ESCRITOS
Como redescobrir esta cidade
por Lourenço Diaféria

Roberto Santos fez agora simplesmente isto: enclausurou em sua câmera mágica todas as cores e todas as vibrações da mulher desejada, para exibi-la na sacada maravilhosa de sua arte sem tamanho, como propriedade perene e definitiva. O estouvado e pretensioso homem de quarenta, que julgava haver conquistado o direito de usucapião nesse afeto curtido vê chegar Roberto Santos e liquidar com as paixões menores e os namoricos de esquina. Foi logo pedindo a doce mulher em casamento. Deposou-a, deu-lhe nome, casa comida, teto, boa cama, enfim, aquele conforte... E é com não pequena emoção que vejo passear de barco dado, agarradinho, com aquele monumento de formosura. Pois a mulher é de fato formosa, sedutora, magnífica.
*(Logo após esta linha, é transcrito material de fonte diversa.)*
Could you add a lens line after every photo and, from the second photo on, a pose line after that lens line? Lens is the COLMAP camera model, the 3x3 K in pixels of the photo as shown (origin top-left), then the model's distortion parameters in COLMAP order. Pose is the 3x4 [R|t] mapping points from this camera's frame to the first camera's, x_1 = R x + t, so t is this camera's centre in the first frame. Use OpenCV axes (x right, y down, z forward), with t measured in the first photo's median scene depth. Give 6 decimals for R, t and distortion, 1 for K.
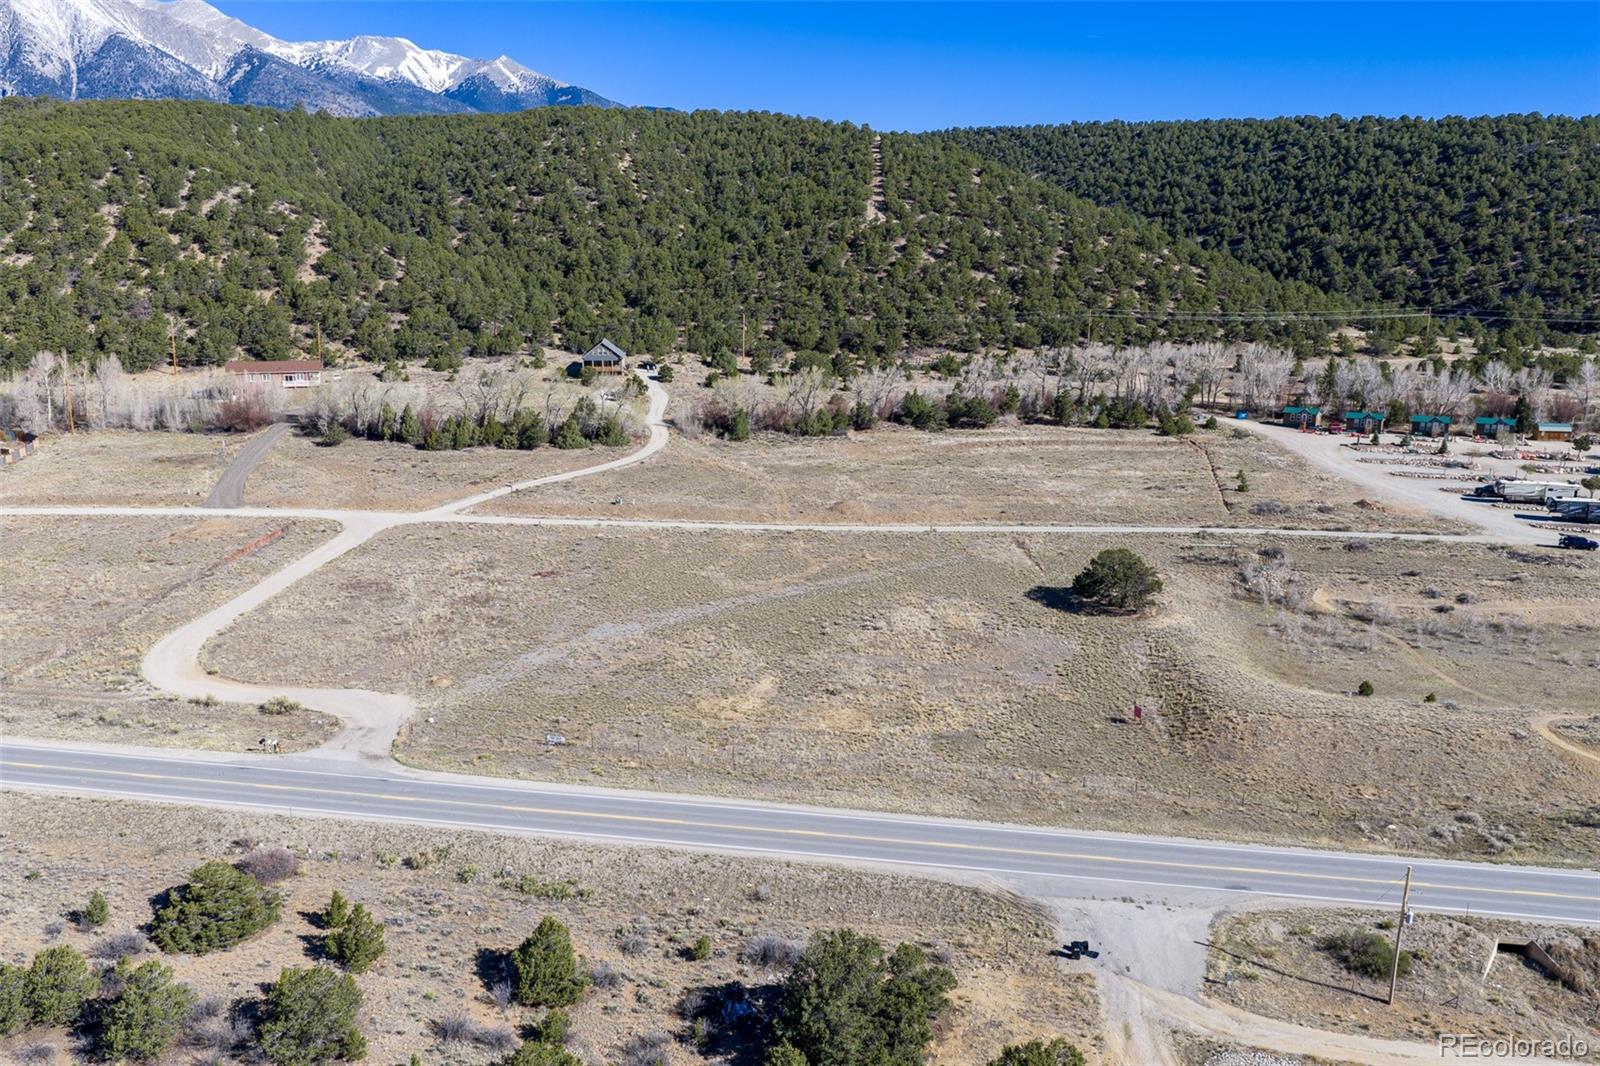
lens RADIAL K [[1325.5, 0, 800.1], [0, 1325.5, 536.8], [0, 0, 1]] dist [0.021708, -0.032916]
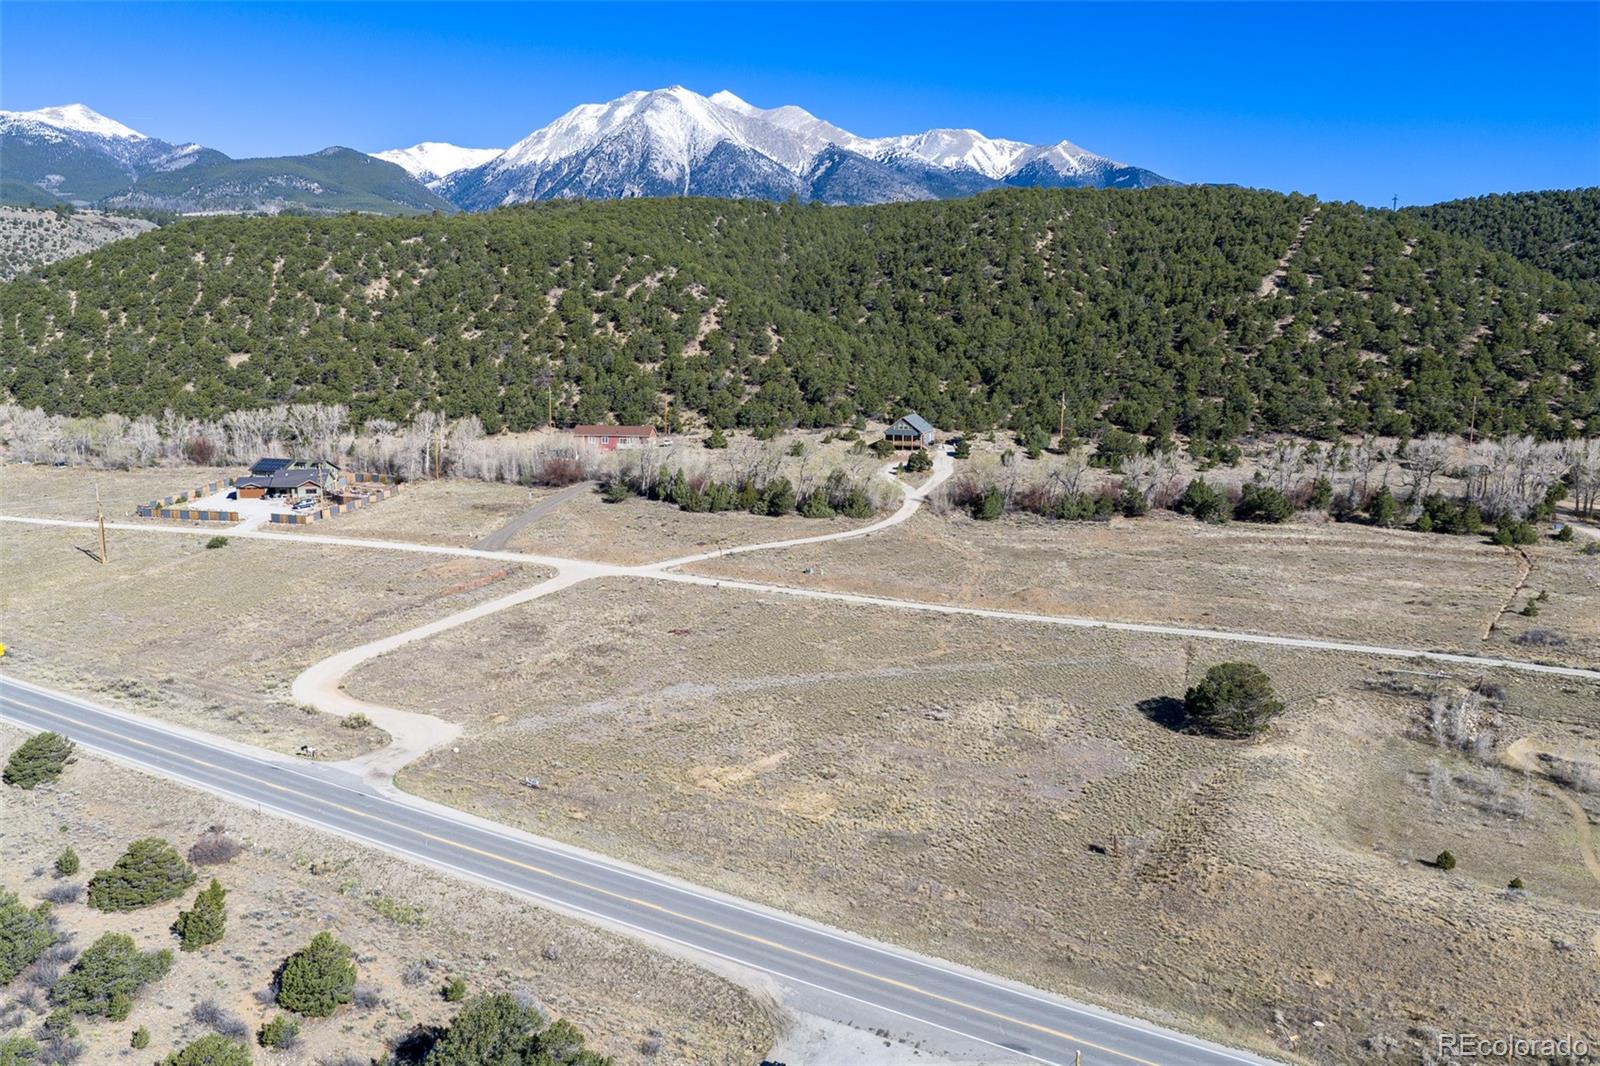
lens RADIAL K [[1325.5, 0, 797.4], [0, 1325.5, 530.4], [0, 0, 1]] dist [0.021708, -0.032916]
pose [[0.918347, 0.062404, -0.390825, 0.191706], [-0.086318, 0.995300, -0.043904, -0.009017], [0.386249, 0.074055, 0.919417, 0.041749]]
Estou falando, claro da última conquista de Roberto Santos: O programa “O Poeta e a Cidade”, que assisti segunda à noite, pela TV Cultura. Essa cidade é a mulher em que sou vidrado. Mas Roberto Santos é muito mais. Isso me emociona. A Torre de Santa Cecília, a praça e seus habitantes, o cinema de arrabalde, este céu e estas figuras vivas e mortas com que cruzamos sem prestar atenção – tudo isso está lá, palpitante, desdobrando-se em segredos entreabertos, como se de repente a cidade se oferece em toda sua impressentida força e ternura.

Este gesto de carinho de Roberto Santos só se explica como um ato de poesia e fidelidade e uma declaração de amor. O que só pode dar em casamento perfeito, naturalmente.